● **Activity**
Each record below gets repeated exactly, and pictures stay out of the copy.

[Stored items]
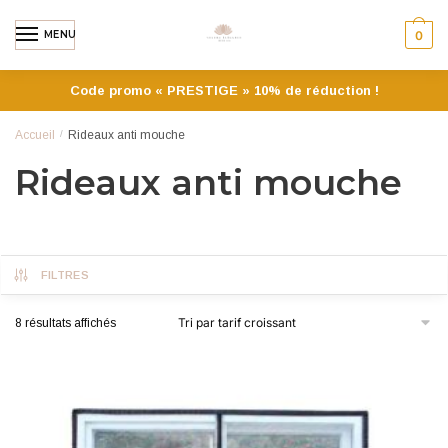
MENU
0
Code promo « PRESTIGE » 10% de réduction !
Accueil
/
Rideaux anti mouche
Rideaux anti mouche
FILTRES
8 résultats affichés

● **Solution below**
MENU
0
Code promo « PRESTIGE » 10% de réduction !
Accueil
/
Rideaux anti mouche
Rideaux anti mouche
FILTRES
8 résultats affichés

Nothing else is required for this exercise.